Variations of the word ‘fragment’ crop up a lot with Ukrainian imprint FF’Space. The label’s title itself is a flexible acronym, standing for either ‘First Frequency Space’ or ‘Frame Fragmented Space’. Given that each track title is a play on the word ‘fragment’, I would imagine A Hectic Truer, the latest of Yu Miyashita’s LP’s under his Yaporigami guise fits the latter camp. The album sounds like the brooding, estranged cousin of his Hertzian LP and indeed, as the material for A Hectic Truer was written around the same time period back in 2012, this seems plausible.
Deploying characteristically oddball, Raster-Noton like aesthetics, Miyashita has presented an LP which incorporates his interest in processing samples to their outermost limits with dancefloor sensibilities incredibly effectively. Track’s like ‘Fragmentary’ or ‘Fragmenting’ feature limber, cut-stop sampling heavily, subtle glitches and electrical whirrings complementing Miyashita’s crystal clear blasts of sub-bass.
At times Miyashita’s glitch-processing becomes increasingly ferocious. ‘Fragmental’ for example darts between static doused sounds, as if flicking through TV channels at an exceedingly impatient rate. The result is a vaguely familiar of Alva Noto & Anne James-Chaton’s ‘Uni-Acronym’, but tailored for the club. The track snakes mechanically, twitching atmospherics and stumbling kicks dancing around Miyashita’s skeletal vocal sampling.
The crossover with Miyashita’s Hertzian material becomes increasingly obvious at given moments. Take the loose slink of ‘Fragment’ or ‘Fragmentarily’s growling motor sounds and shattered glass textures. These are incredibly familiar with the tonal palette used across Hertzian, however rather than feeling reconstituted, the result is to draw Miyashita’s varied works into a framework where sounds are shared and reused as a tasteful nod to his past work.

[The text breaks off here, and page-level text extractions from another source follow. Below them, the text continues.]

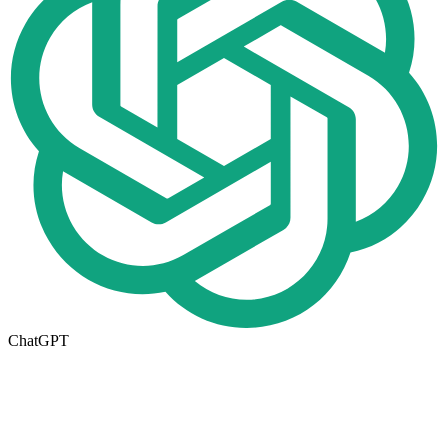
ChatGPT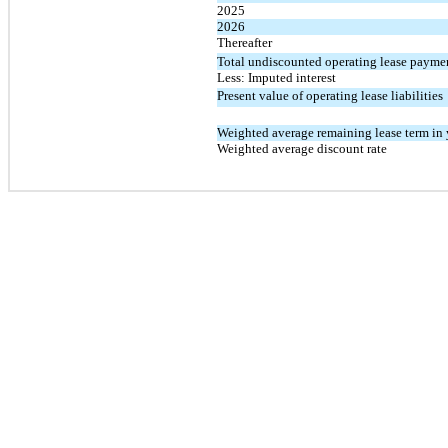
2025
2026
Thereafter
Total undiscounted operating lease payme
Less: Imputed interest
Present value of operating lease liabilities
Weighted average remaining lease term in 
Weighted average discount rate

Where its titles are variations on the same word, sonically the same concept fits across A Hectic Truer. Miyashita maintains a feeling of mechanical efficiency, creeping factory sounds and buoyant low-end providing the framework for each offering. Despite the fact the material was written around time of Hertzian, A Hectic Truer still feels fresh for Miyashita, and as his bank of previous releases attests, its always a pleasure to hear something new.